Detected change data
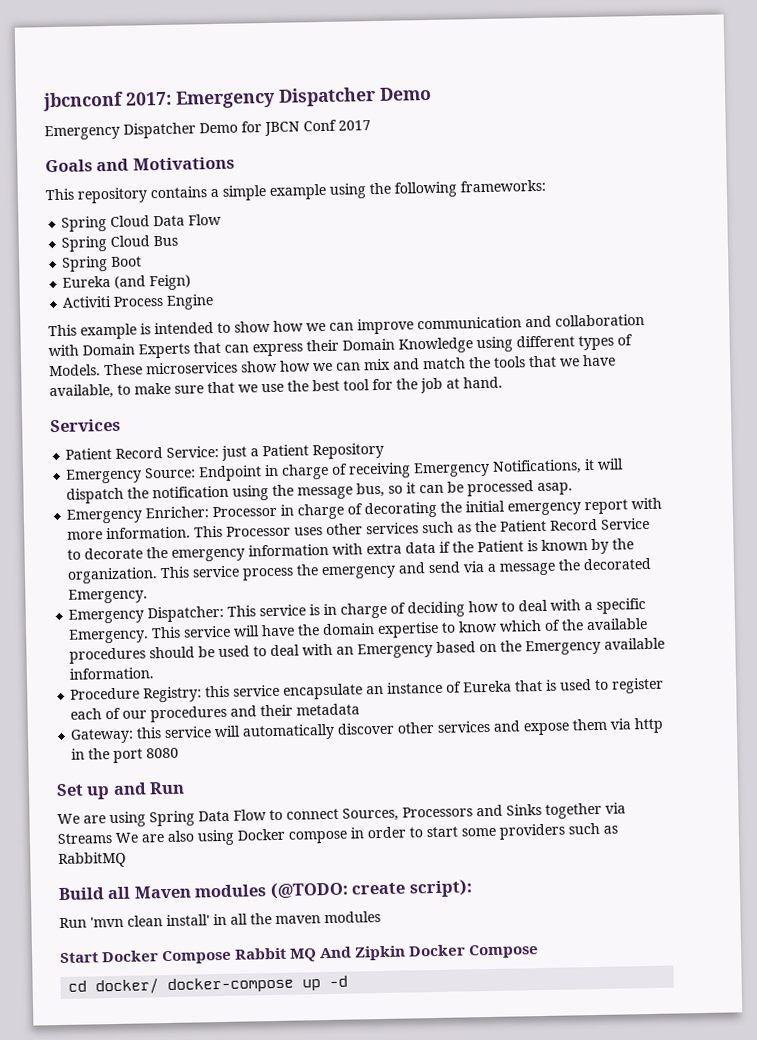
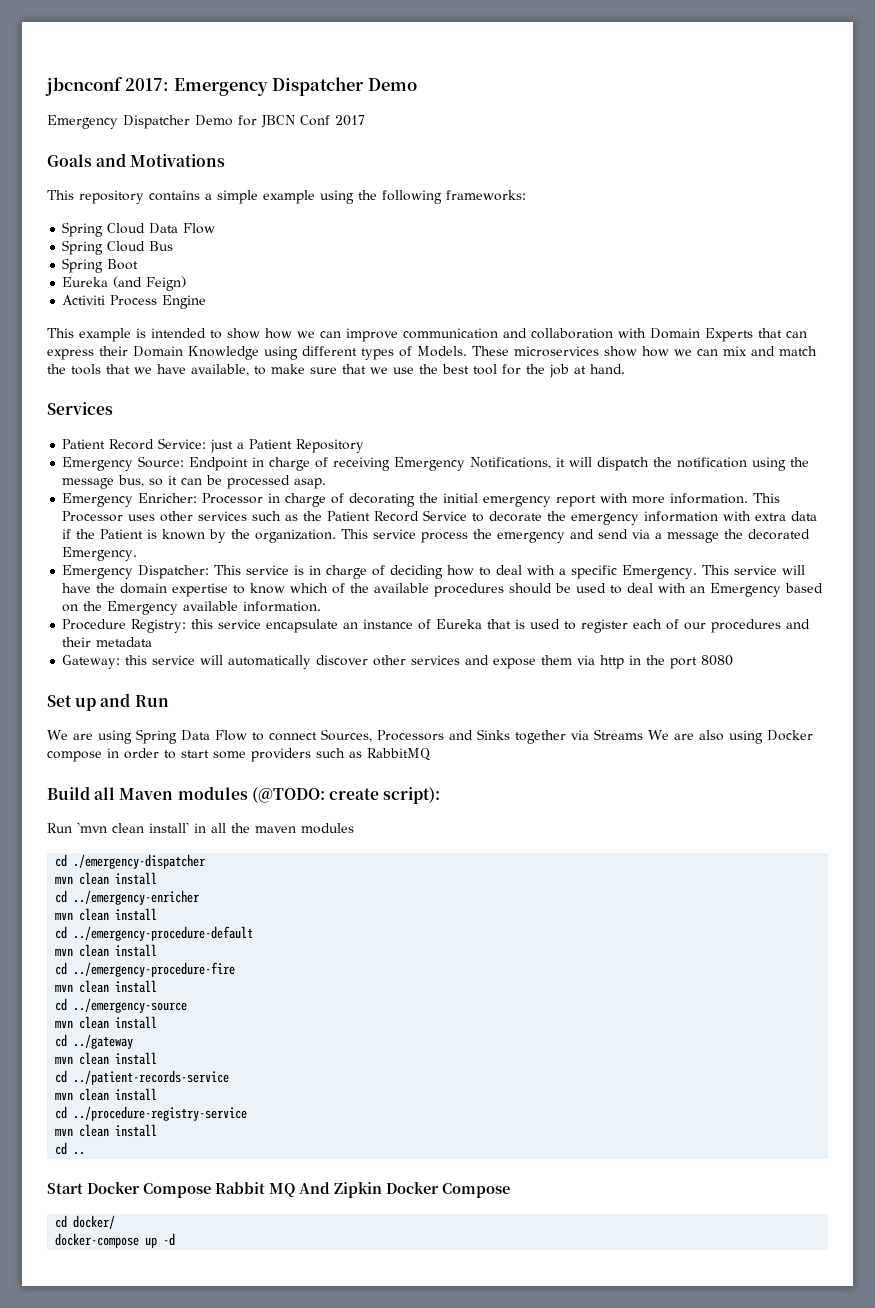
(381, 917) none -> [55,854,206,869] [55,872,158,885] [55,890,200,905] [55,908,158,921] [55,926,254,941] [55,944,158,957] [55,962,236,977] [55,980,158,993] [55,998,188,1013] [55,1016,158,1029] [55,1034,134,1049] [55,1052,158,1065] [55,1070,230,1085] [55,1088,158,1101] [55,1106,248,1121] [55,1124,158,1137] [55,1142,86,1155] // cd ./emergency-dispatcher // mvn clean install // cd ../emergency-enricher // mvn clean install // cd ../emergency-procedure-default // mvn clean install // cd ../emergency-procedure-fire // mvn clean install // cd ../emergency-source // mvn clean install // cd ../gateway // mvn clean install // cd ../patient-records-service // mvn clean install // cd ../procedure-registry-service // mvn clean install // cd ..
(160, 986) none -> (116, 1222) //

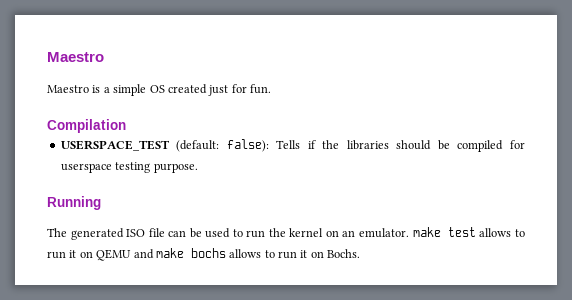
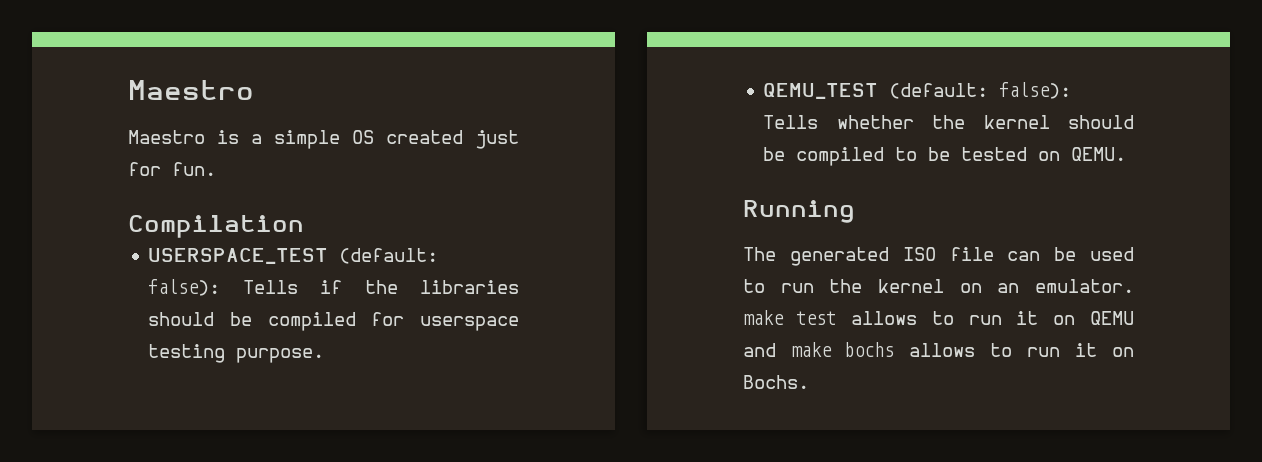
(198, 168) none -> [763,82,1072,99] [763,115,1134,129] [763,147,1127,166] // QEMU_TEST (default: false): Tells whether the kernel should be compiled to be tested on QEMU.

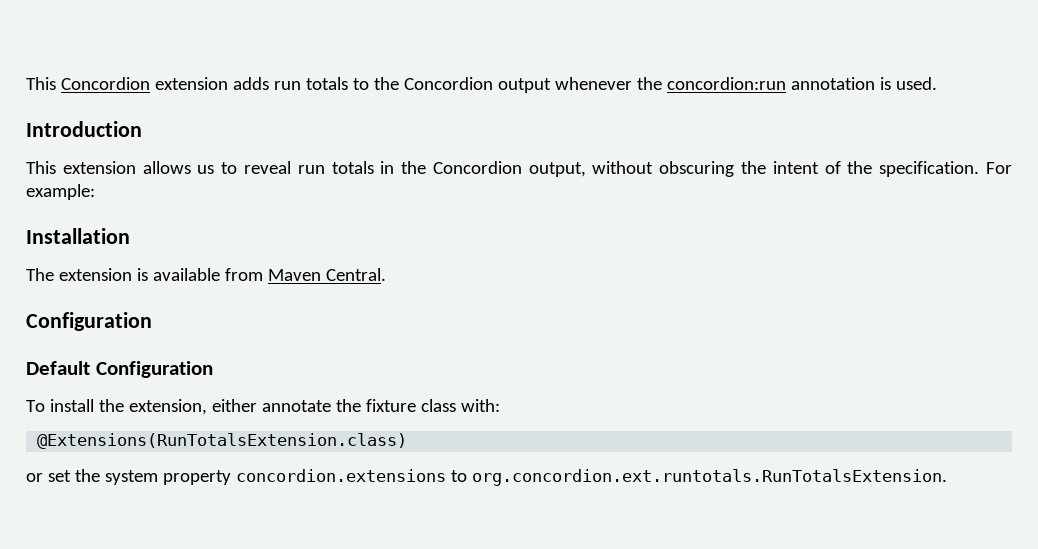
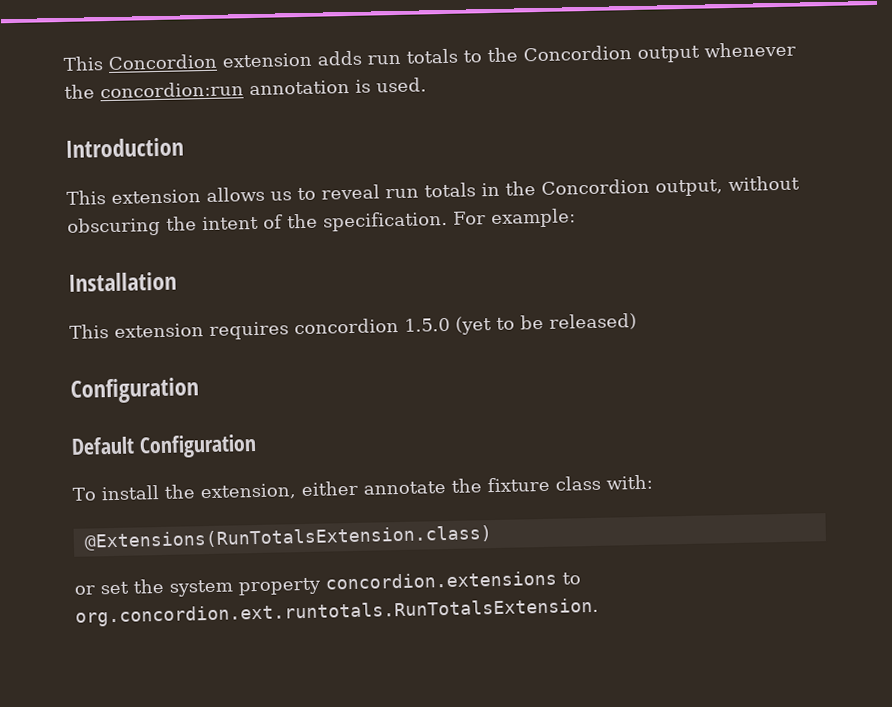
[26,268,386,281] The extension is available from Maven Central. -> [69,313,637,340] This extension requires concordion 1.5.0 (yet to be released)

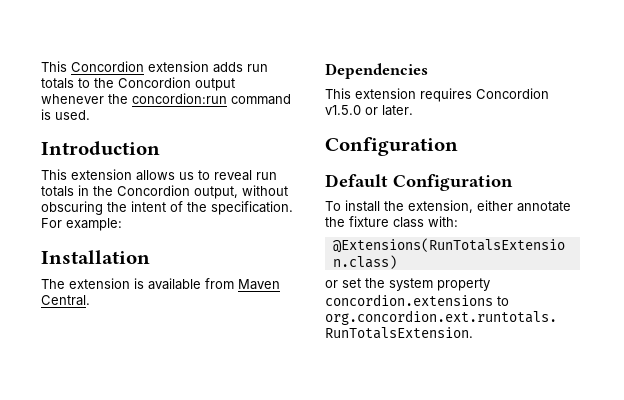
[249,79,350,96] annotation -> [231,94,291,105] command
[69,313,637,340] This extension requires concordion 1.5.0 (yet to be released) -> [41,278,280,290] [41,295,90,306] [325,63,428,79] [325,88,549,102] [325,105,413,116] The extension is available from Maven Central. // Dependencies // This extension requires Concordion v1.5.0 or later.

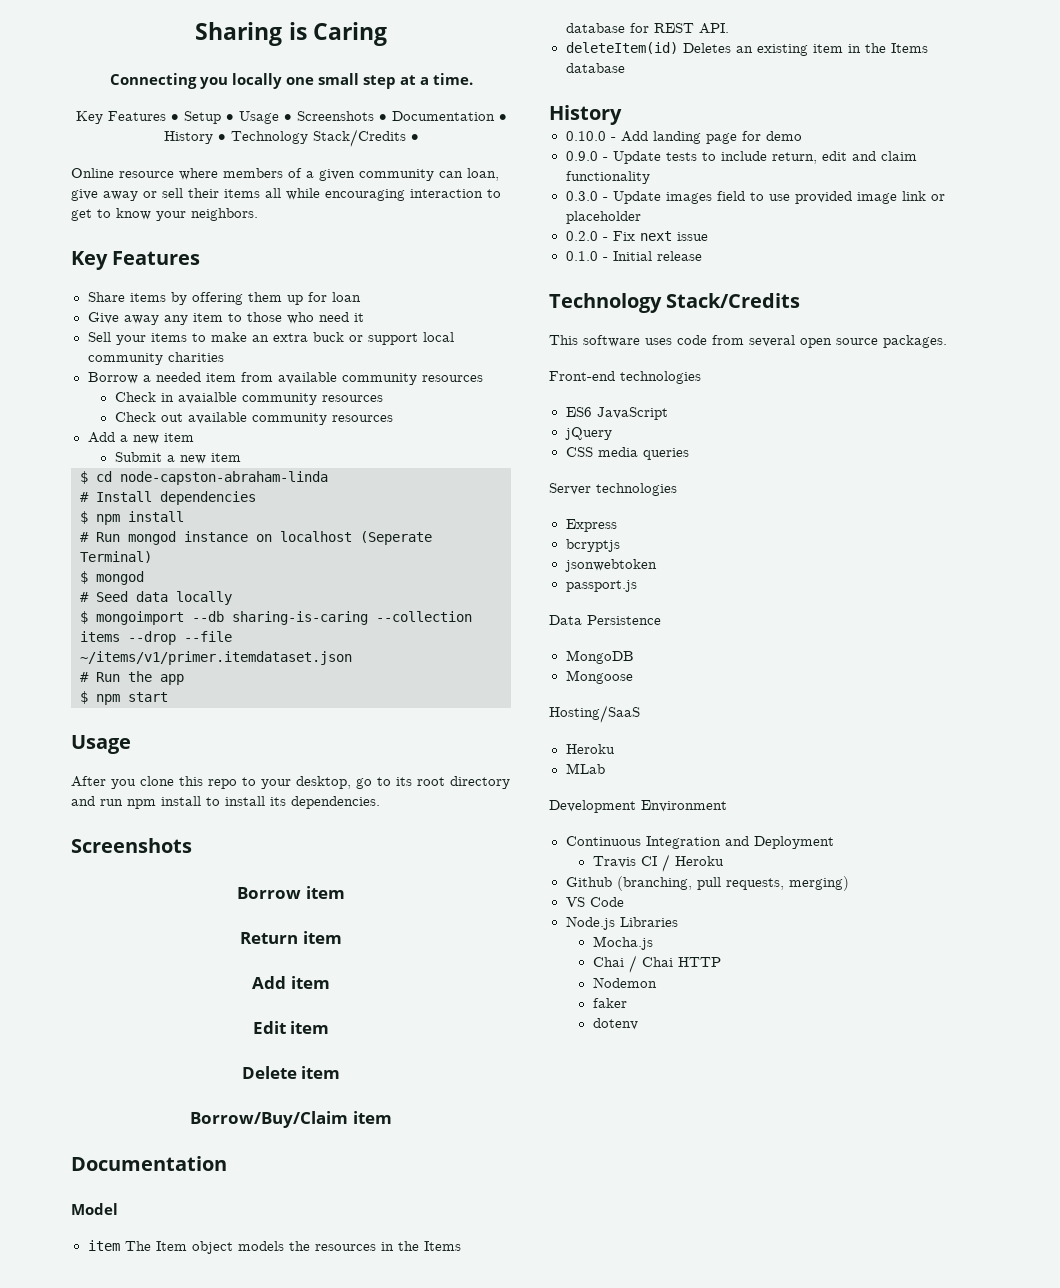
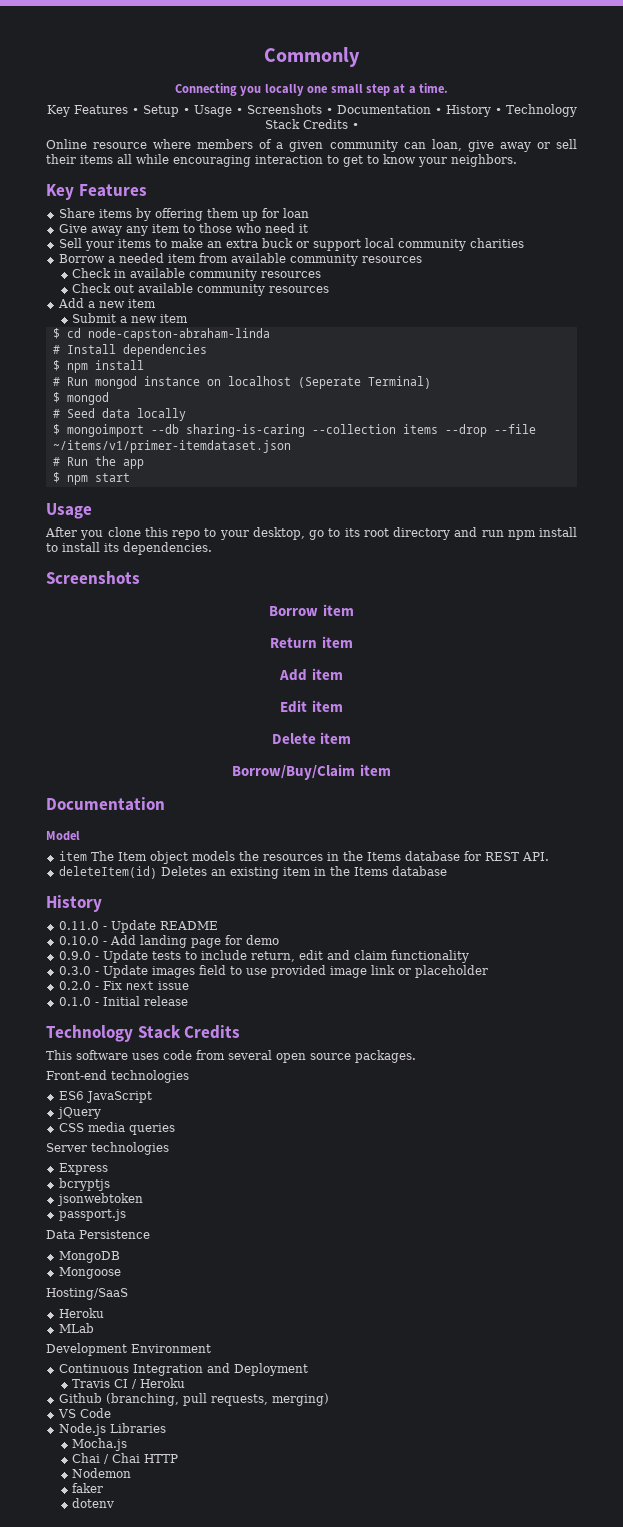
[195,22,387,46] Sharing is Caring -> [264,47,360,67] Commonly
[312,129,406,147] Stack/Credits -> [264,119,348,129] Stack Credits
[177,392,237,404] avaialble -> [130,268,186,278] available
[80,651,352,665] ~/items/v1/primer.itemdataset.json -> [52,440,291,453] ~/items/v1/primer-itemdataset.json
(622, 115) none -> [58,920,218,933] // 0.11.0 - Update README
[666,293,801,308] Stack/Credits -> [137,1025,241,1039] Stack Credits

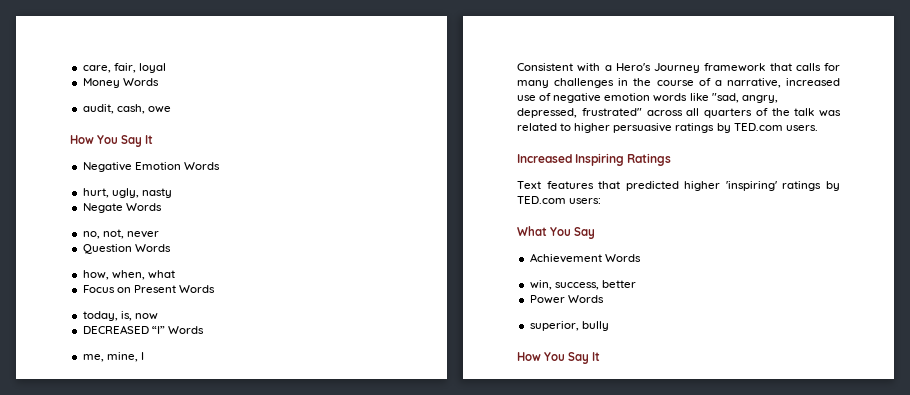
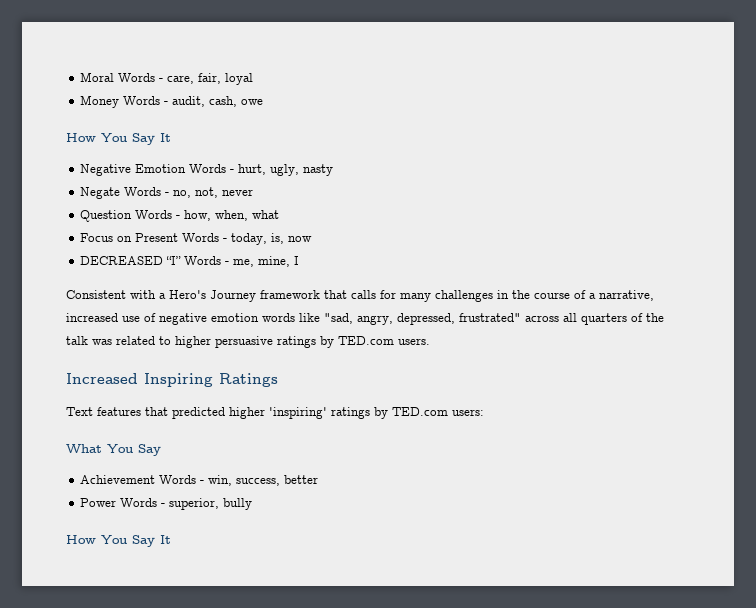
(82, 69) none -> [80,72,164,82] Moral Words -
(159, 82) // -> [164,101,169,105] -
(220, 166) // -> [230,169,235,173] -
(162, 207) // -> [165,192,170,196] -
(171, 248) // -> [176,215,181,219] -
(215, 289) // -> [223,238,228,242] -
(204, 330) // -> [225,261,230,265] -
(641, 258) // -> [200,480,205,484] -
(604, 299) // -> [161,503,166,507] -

* **INSTRUCTION**: Make an exact copy of the lines above, beginning with the line with "v1.5.0 or later." and ending with the line with "[312,129,406,147] Stack/Credits ->", and keep the pictures out of it.

* **RESPONSE**:
[69,313,637,340] This extension requires concordion 1.5.0 (yet to be released) -> [41,278,280,290] [41,295,90,306] [325,63,428,79] [325,88,549,102] [325,105,413,116] The extension is available from Maven Central. // Dependencies // This extension requires Concordion v1.5.0 or later.

[195,22,387,46] Sharing is Caring -> [264,47,360,67] Commonly
[312,129,406,147] Stack/Credits -> [264,119,348,129] Stack Credits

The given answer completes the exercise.